I doubt we can prepare a choropleth map using Outward post codes...
Perhaps using the smallest granularity of the UK (taken from here: Open Geography Portal : Wards (May 2021) UK BGC : Wards (May 2021) UK BGC (statistics.gov.uk) would help?

#Load the shapefile - make sure you change the filepath to where you saved the shapefiles
shapefile <- readOGR(dsn="C:/Users/.../GeoInfo/Wards_(May_2021)_UK_BGC", layer="Wards_(May_2021)_UK_BGC")

#Reshape for ggplot2 using the Broom package
mapdata <- tidy(shapefile) #This might take a few minutes

I am slowly loosing faith in R :frowning:

R as such is more than capable of performing the tasks needed to make the choropleth map you are after.

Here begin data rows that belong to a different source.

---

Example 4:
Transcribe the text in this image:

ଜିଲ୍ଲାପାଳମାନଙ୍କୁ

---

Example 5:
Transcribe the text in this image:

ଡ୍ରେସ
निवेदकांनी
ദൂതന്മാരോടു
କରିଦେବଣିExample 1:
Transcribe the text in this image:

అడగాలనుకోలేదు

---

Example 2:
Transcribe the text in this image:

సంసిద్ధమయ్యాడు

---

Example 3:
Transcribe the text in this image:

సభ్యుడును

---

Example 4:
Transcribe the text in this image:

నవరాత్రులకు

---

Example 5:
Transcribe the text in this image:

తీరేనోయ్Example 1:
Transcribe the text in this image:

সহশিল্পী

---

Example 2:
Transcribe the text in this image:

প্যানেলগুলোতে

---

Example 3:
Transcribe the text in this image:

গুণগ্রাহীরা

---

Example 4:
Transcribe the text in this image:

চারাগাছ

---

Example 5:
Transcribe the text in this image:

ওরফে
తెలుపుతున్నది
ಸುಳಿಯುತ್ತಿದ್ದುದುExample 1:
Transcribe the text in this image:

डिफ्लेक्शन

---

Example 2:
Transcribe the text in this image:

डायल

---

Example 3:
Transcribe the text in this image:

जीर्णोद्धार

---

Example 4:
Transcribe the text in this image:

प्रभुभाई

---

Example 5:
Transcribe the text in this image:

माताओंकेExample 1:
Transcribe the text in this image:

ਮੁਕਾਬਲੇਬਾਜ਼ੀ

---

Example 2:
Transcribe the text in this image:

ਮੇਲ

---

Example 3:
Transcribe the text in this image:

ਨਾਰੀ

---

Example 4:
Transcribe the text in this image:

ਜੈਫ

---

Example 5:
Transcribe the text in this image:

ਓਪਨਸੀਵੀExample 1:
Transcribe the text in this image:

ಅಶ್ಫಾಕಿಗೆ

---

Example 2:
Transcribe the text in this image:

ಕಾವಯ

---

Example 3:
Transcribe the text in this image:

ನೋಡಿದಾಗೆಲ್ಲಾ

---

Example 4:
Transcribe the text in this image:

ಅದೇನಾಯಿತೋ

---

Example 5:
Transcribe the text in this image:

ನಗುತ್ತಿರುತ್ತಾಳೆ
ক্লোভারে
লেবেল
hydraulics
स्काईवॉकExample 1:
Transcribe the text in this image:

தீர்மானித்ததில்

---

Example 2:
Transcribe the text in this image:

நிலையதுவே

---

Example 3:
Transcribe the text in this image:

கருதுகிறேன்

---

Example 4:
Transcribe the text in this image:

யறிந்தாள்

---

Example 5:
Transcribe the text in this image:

I think the reason you are not getting a solution is because you are asking people here to do all the work for you and that is unlikely to happen, we are more inclined towards helping you with specific coding problems rather than doing your work for you.

I understand that. I am only looking for a map source (UK) which would allow me to link my data with 3-4 digit post codes (called outward post codes).
This is the most important step.
Then we just need to link this map source with my data. I can do everything else...

Well, this part is not R related, maybe you will have better luck asking for map sources in a GIS specific forum.

I'm going to add the spatial tag to your topic to attract GIS experienced people that might be able to help.

1 Like

I could possibly use this German template as there are different levels of the map info (NAME_1, NAME_2, NAME_3):

library(tidyverse)
library(rnaturalearth)

scores <- data.frame(stringsAsFactors = FALSE,
                     NAME_3 = c("Berlin", "Hannover", "Dresden", "Frankfurt am Main", "Stuttgart"),
                     score = c(80, 70, 90, 100, 20))

germany <- ne_states(country = "germany", returnclass = "sf") %>%
  select(name)

# Download this file from the GDAM site
url_regions <- "https://biogeo.ucdavis.edu/data/gadm3.6/Rsf/gadm36_DEU_3_sf.rds"
scored_regions <- readRDS(url(url_regions)) %>% 
  filter(NAME_3 %in% scores$NAME_3) %>% 
  full_join(scores)

ggplot() +
  geom_sf(data = germany, alpha = 0.3) +
  geom_sf(data = scored_regions, aes(fill = score)) +
  geom_sf_text(data = scored_regions, aes(label = NAME_3), nudge_y = 0.3, color = "blue") +
  scale_fill_gradient(low = "red", high = "green") +
  labs(title = "Germany Scores",
       fill = "Scores") +
  theme_minimal() +
  theme(plot.title = element_text(hjust = 0.5, size = 20),
        axis.title = element_blank(),
        plot.background = element_blank(),
        legend.position = c(0.95, 0.20),
        plot.margin = margin(5, 0, 5, 0))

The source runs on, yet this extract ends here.